According to a legal expert, SRBs like Broadcasting Content Complaints Council (BCCC) and NBSA will now get a statutory power. "Court cases might see a reduction, and now you would have a proper mechanism at three levels. Broadcaster level grievance redressal is at the first level, SRB at the second level and the IMC at the third level," he stated.

The expert noted that while SRBs will get more legal teeth, but even their orders can be challenged at the IMC. "Since there is statutory flavour at the third level, I think compliances should go up. Even earlier, BCCC order barring a few exceptions were largely complied with."

He also pointed that the IMC, which sits at the third-level, will now have the benefit of two decisions - broadcaster level self-regulation and at the BCCC level. Furthermore, consumers and viewers will also have a redressal mechanism. "The courts also know where to guide parties to solve these complaints. Since we have an alternative remedy, court cases should go down," he stated.

Giving a contrarian view, TMT Law Practice Managing Partner Abhishek Malhotra believes that the amendments give legitimacy to bureaucrats to decide on orders that have been passed by retired judges. He also said that the amendments are unconstitutional and will lead to a conflict of interest situation.

"While CTN Rules have been amended to be consistent with the requirements of what's been set out in the IT rules, however, the issue still remains whether the level of content self-regulation that is sought to be achieved through these rules is constitutionally valid or not," Malhotra contended.

He also said that broadcasters have freedom of speech and expression under Article 19(1)(a) of the constitution to create and distribute content. He added that the constitution does place reasonable restrictions through Article 19(2) and the parliament has the right to pass laws that curb free speech “in the interests of public order”.

Malhotra further stated that the Sections 6 and 7 of the CTN Rules which talk about Programme and Advertisement Code respectively are rules that provide for much wider application of fetters or the limitations than is prescribed even under the constitution. "For example, if your content is not in good taste and decency, then it can be stopped or prohibited. Earlier, it was an argument for the government to make that because you are in violation of the Programme Code, therefore I will take this action under section 20 or 21. Now they have introduced a rule which says that if you are in violation we can take an action against you. You can't do that. The act already provides for a proper process to be followed."
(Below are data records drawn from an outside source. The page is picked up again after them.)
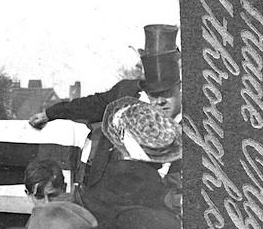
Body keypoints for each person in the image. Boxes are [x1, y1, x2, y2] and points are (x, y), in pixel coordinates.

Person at [28, 24, 181, 200]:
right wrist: (50, 113)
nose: (160, 102)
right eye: (154, 94)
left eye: (167, 94)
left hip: (149, 202)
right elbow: (91, 105)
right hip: (103, 191)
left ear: (180, 89)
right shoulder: (126, 92)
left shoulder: (192, 125)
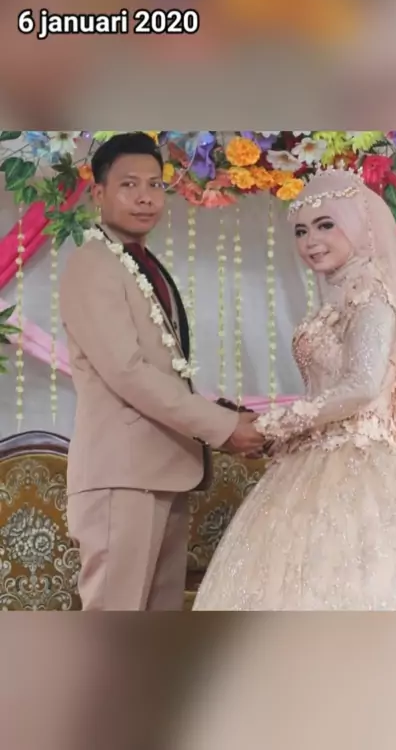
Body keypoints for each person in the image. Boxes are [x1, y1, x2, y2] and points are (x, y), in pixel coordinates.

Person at [193, 166, 396, 610]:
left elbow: (361, 387)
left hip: (358, 463)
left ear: (359, 226)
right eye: (302, 230)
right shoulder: (338, 299)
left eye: (326, 225)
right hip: (311, 459)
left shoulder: (372, 297)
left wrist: (274, 425)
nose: (311, 241)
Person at [59, 132, 264, 611]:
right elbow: (128, 372)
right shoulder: (93, 264)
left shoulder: (141, 263)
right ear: (98, 193)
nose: (146, 196)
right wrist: (221, 426)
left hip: (165, 470)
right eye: (129, 184)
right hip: (123, 477)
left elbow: (162, 371)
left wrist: (221, 415)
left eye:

Earlier, most of the consumer complaints were being addressed at the BCCC or NBSA level, as the IMC was an ad hoc and non-statutory body. "Now you are placing an IMC formed only of bureaucrats to sit in appeals against judgements made by BCCC or NBSA which are bodies headed by Retired Supreme Court or High Court judges. So essentially, a judge decides on something, and you get a bureaucrat to decide over and above that. It is clearly in breach of the principal in the constitution of separation of powers."

Malhotra said that the amendments are out-and-out illegal, unconstitutional and should be challenged.

LawNK Partner Abhinav Shrivastava said self-regulation is the appropriate mechanism for dealing with content regulation. "It is a good move to recognise self-regulatory bodies because it shifts the burden away from the government to technocrats in the broadcast industry. This is the fall-out of the Republic TV case in Delhi HC. In that case, the MIB had also said that we are looking into giving more teeth to the NBSA," he said.

According to Srivastav, the bigger question is what is the expectation of the ministry from these bodies and how integrity will be maintained. "We need clarity on which self-regulatory bodies the MIB will recognise and what will be the basis of that recognition. Self-regulation will only work if the body is legitimate and the functioning remains independent of its members."